■ Problem to solve: Which of the lines below include "FNMT"? Each one should be copied out.

■ Record excerpts:
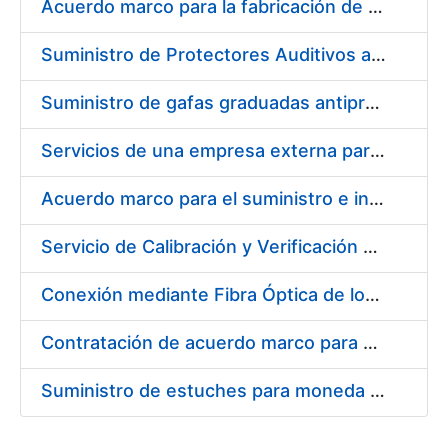
Acuerdo marco para la fabricación de piezas
Suministro de Protectores Auditivos a medida para las personas trabajadoras de los Centros de Trabajo de Madrid y Burgos
Suministro de gafas graduadas antiproyecciones para los trabajadores de la FNMT-RCM en los centros de trabajo de Madrid y Burgos
Servicios de una empresa externa para el asesoramiento y resolución de los recursos de alzada que se presentan relacionados con procesos de selección para la FNMT-RCM
Acuerdo marco para el suministro e instalación de persianas, estores y otros complementos
Servicio de Calibración y Verificación Externa de los Equipos de Medición del Servicio de Prevención de la FNMT-RCM
Conexión mediante Fibra Óptica de los Centros de Proceso de Datos (CPDs) de las sedes de la FNMT-RCM de Burgos y Madrid
Contratación de acuerdo marco para el Suministro de Material de Electricidad para la Fábrica Nacional de Moneda y Timbre-Real Casa de la Moneda en su centro de trabajo de Burgos
Suministro de estuches para moneda de 30 €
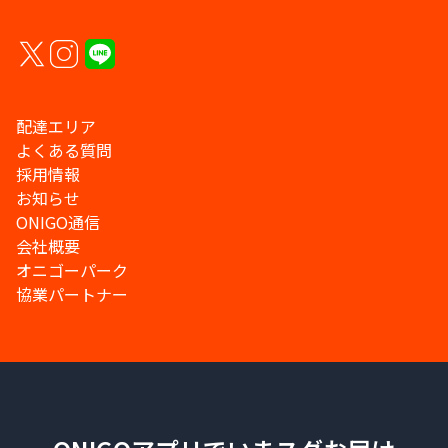
配達エリア
よくある質問
採用情報
お知らせ
ONIGO通信
会社概要
オニゴーパーク
協業パートナー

■ Exercise response:
Suministro de gafas graduadas antiproyecciones para los trabajadores de la FNMT-RCM en los centros de trabajo de Madrid y Burgos
Servicios de una empresa externa para el asesoramiento y resolución de los recursos de alzada que se presentan relacionados con procesos de selección para la FNMT-RCM
Servicio de Calibración y Verificación Externa de los Equipos de Medición del Servicio de Prevención de la FNMT-RCM
Conexión mediante Fibra Óptica de los Centros de Proceso de Datos (CPDs) de las sedes de la FNMT-RCM de Burgos y Madrid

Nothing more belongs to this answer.